Maps and mapping solutions are exempt as long as essential information is provided in accessible digital manner for maps intended for navigational use.
We aim to meet the needs of all visitors to our site, but we don’t yet have a way of presenting geographical information (maps and site plans etc.) in a fully achievable and accessible format. Currently all accessible map solutions would be impossible to implement for all residents due to both resource and installation issues. As new technologies emerge, we will revaluate this topic.
What we’re doing to improve accessibility
- Some videos on our site have been produced without subtitles, captions, audio description, or transcripts. We are working to ensure all future videos contain one or more of the listed criteria.
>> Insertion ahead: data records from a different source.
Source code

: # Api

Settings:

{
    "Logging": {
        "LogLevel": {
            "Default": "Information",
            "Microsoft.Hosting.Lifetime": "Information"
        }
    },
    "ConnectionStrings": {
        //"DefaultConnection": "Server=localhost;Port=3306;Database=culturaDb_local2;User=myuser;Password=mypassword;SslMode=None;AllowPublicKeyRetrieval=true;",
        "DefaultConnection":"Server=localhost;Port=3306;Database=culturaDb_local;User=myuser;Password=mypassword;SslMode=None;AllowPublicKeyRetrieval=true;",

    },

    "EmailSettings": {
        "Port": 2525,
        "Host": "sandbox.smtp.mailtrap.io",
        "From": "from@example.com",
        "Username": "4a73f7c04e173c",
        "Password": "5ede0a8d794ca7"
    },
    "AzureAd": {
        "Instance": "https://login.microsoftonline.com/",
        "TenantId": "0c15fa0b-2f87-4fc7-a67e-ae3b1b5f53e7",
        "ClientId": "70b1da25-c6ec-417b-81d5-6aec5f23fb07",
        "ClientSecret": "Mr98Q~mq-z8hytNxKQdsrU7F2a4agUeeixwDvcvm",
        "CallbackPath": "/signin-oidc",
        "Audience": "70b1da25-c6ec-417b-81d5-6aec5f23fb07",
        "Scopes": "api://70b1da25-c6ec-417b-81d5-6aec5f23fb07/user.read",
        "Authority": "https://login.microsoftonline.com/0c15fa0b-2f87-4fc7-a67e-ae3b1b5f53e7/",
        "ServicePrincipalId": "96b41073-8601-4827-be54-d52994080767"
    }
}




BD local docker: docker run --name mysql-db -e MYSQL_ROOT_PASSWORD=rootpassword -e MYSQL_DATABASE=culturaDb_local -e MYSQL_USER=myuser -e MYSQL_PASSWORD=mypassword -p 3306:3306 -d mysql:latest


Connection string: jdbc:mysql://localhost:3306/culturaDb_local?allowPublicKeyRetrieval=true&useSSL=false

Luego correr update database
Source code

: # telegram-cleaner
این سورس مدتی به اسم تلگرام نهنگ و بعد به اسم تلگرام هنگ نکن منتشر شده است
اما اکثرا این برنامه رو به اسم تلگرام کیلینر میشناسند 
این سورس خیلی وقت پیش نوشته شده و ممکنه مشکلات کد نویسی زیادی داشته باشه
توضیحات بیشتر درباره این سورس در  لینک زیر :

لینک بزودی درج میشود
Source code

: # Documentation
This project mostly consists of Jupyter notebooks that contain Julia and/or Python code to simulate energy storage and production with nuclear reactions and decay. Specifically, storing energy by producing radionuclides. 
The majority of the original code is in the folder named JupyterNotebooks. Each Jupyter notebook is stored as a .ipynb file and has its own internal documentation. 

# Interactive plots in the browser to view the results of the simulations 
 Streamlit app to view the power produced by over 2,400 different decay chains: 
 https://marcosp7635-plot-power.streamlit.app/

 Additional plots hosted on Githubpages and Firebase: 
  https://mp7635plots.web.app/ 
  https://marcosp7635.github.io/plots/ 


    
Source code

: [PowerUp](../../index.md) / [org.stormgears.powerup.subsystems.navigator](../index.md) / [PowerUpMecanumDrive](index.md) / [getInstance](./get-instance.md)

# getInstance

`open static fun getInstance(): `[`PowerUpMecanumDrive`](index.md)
- We use a subscription tool that reviews the Islington Council site based on the WCAG 2.1 accessibility standard. The tool highlights errors and provides actions (fix broken links, include page headings, create accessible PDFs) to ensure content meets the accessibility criteria.
- For new websites supplied by third parties, it is a contractual requirement that they meet the WCAG 2.1 AA standards.
- New Islington Council websites, both ones that are developed internally and by third parties, are reviewed for accessibility before going live. A full audit, using automated and manual checks, including checks using screen reading software, is performed. Developers are asked to make amendments to the sites to make them more accessible before going live.
- The Communications Team, which publish the most complex documents, have been given extensive training in accessibility.
- We currently deliver accessibility training to document publishers, and are currently developing an online course for document publishers in accessibility.
- We have software which makes it easier to make PDF documents accessible.
- We are currently reviewing and amending all of the documents in the Islington website to make them more accessible, using an outside contractor to help with this project.
Preparation of this accessibility statement
This statement was originally published in September 2020. It was last reviewed and amended on 15th November 2023. This website was last tested on 15th November 2023. The test was carried out by Islington Council using a combination of manual and automated testing.